● **Exercise directions**:
From the passage on software-defined vehicles below, repeat word for word the part that opens with the words containing "Smartphones changed this" and closes with "years in 2024.".

+++ Supplied text

The software-defined vehicle promises a far more polished, rewarding experience of car ownership. Consumers will get in their car to drive to work and, just like the software updates they’re used to on their smartphones, they’ll receive a notification that the steering system has been upgraded to give more precise handling, the advanced driver-assistance system (ADAS) has a new capability to aid their highway driving or that their vehicle’s range has just been increased based on analysis of thousands of hours of battery cycles.
Or perhaps they’ll be given or offered an entirely new feature that was never part of their original purchase decision yet one they’ll grow to rely upon, cementing their brand loyalty—at least until another manufacturer implements a superior solution.
For carmakers, differentiation of vehicles will move from generational upgrades or point-of-sale choices over engine options and infotainment systems to a need to stay ahead of the curve throughout a vehicle’s life.
Accolades like “safest car of 20xx” will become a daily contest as car manufacturers tweak millions of lines of code in a bid to deliver a safer, more efficient and more enjoyable experience than their competitors.
But while a software-defined vehicle may be updated regularly, its base hardware—the sensors, compute modules, data buses and other technologies that the car has when it leaves the forecourt—are unlikely to change. This poses an interesting challenge: how do we deliver a hardware platform that has the compute capability, flexibility and capacity to handle complex use cases that may not even exist yet?
Drawing comparisons: Software-defined vehicles vs mid-2000s cellphones
It’s a challenge Arm is fully invested in solving. And as a point of reference, we can learn a lot from the similar transition the cellphone industry went through in the mid-2000s. Until then, a cellphone’s hardware and software were wedded on the production line, with software only updated (often via mass recall) if a significant bug was identified.
It meant that annual cellphone upgrades were big business, as just as with trading in your car for the latest model the only way to access new features and enhancements was to replace your handset.
Smartphones changed this dynamic by decoupling hardware and software. The smartphone became a hardware platform upon which manufacturers could create bespoke versions of the operating system and deliver updates over-the-air (OTA) while developers could build new applications.
Compute performance in smartphones has also grown exponentially in recent years, as new iterations of Arm technology enable ever-greater performance within a limited thermal envelope and needs for increased on-time without recharging.
It means that smartphones designed and built three or four years ago remain highly capable devices today. Market research platform Statista predicts that the average lifespan of a smartphone will increase from 2.58 years in 2014 to 3.77 years in 2024.
Managing a longer lifespan
When it comes to the car, though, 3.77 years doesn’t quite cut it. It’s not unusual to see cars on the road decades after they were built, and the software-defined vehicle of the future will benefit from many manufacturing advancements. Fewer moving parts that are more easily replaced, reduced wear on the powertrain, chassis and suspension due to ADAS safety features and batteries designed for hundreds of thousands of miles of trouble-free driving all feature. One Chinese car battery-maker said last year that it was ready to manufacture a battery capable of powering a vehicle for 1.2 million miles or 16 years.

++++++
+++ Supplied information

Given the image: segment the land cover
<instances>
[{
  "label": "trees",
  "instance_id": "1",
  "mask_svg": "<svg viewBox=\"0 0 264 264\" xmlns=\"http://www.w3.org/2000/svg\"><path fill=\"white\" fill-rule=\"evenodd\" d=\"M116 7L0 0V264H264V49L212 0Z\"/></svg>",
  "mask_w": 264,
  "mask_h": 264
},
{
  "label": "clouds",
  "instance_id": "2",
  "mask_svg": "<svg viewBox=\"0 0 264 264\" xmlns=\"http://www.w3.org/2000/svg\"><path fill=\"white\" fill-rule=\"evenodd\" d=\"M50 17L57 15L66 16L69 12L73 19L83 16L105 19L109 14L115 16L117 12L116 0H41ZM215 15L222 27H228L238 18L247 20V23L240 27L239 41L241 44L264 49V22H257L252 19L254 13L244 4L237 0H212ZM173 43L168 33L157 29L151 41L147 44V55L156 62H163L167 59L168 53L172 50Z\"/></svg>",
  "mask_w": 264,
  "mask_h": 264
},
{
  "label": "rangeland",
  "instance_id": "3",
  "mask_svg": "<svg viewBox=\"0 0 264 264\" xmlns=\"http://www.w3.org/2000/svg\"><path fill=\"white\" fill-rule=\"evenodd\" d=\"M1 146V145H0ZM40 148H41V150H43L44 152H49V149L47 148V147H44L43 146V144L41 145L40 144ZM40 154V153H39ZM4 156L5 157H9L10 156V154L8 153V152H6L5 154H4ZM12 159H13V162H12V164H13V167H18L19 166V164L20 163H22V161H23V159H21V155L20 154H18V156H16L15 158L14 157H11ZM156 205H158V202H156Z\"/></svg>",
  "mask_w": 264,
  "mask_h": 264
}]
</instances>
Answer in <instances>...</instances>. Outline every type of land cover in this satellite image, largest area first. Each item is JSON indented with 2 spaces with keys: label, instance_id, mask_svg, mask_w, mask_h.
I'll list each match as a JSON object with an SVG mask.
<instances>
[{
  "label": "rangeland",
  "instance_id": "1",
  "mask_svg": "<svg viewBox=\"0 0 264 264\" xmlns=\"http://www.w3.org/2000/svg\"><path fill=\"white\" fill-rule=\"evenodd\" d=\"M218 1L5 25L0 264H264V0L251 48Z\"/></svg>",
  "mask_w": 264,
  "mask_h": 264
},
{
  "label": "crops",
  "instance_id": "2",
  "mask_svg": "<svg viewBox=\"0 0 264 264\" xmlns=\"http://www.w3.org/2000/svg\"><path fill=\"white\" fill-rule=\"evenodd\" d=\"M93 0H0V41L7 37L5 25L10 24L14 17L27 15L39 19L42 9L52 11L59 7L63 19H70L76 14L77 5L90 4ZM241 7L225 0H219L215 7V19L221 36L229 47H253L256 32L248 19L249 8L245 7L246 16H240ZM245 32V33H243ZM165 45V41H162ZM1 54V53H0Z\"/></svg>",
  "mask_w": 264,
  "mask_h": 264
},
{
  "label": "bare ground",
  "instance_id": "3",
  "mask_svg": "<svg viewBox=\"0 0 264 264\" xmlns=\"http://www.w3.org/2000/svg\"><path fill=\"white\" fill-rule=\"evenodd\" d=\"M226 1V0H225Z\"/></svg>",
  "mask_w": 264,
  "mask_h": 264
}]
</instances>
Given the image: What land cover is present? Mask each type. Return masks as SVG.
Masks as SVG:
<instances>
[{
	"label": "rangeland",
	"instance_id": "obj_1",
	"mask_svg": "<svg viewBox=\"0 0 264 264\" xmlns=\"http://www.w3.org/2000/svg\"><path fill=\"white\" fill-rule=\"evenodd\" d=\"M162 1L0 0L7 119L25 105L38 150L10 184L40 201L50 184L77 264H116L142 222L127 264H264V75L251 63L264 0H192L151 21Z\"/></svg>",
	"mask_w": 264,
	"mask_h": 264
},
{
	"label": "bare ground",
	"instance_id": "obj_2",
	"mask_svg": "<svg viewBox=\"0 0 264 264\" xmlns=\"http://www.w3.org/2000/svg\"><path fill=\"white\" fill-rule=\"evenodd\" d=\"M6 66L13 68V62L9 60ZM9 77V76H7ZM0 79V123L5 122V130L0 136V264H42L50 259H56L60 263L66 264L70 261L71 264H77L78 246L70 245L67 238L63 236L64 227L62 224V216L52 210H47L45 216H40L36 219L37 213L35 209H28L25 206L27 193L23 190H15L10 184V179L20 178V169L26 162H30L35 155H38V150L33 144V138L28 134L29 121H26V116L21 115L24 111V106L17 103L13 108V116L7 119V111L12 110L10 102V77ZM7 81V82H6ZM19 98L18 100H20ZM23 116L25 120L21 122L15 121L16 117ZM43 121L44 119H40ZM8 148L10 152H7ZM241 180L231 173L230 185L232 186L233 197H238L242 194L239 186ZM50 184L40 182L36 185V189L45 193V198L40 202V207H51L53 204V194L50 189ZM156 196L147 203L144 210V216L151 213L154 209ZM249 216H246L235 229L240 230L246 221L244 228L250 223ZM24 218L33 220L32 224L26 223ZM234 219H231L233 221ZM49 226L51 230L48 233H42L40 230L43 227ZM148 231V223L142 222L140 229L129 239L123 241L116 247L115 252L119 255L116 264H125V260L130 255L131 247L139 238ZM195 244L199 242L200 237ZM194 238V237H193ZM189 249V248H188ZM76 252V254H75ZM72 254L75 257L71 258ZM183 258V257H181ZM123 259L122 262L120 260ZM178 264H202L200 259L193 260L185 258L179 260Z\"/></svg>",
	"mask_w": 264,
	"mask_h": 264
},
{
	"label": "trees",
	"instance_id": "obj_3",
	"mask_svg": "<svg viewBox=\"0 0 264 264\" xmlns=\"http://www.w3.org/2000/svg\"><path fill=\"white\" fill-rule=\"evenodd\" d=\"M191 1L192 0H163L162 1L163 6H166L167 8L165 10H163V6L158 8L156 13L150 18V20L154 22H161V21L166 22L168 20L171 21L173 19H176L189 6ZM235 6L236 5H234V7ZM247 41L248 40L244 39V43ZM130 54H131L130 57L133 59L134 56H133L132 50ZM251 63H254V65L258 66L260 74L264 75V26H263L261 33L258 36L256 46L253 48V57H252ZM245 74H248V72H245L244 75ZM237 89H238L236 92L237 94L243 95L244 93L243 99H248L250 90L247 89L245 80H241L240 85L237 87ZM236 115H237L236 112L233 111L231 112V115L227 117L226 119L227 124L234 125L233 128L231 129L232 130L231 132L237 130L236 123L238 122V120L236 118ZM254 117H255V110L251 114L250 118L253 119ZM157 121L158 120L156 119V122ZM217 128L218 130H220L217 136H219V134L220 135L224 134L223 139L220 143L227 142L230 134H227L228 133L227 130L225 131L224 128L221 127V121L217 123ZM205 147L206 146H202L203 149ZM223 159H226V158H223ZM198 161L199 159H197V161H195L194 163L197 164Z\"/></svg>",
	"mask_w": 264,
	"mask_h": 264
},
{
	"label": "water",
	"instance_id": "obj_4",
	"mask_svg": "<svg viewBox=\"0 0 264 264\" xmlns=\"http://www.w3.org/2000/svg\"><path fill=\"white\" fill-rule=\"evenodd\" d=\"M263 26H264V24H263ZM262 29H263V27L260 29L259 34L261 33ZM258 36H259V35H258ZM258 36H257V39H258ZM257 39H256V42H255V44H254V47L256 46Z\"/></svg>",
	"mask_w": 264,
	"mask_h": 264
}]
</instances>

++++++

● **Result of the exercise**:
Smartphones changed this dynamic by decoupling hardware and software. The smartphone became a hardware platform upon which manufacturers could create bespoke versions of the operating system and deliver updates over-the-air (OTA) while developers could build new applications.
Compute performance in smartphones has also grown exponentially in recent years, as new iterations of Arm technology enable ever-greater performance within a limited thermal envelope and needs for increased on-time without recharging.
It means that smartphones designed and built three or four years ago remain highly capable devices today. Market research platform Statista predicts that the average lifespan of a smartphone will increase from 2.58 years in 2014 to 3.77 years in 2024.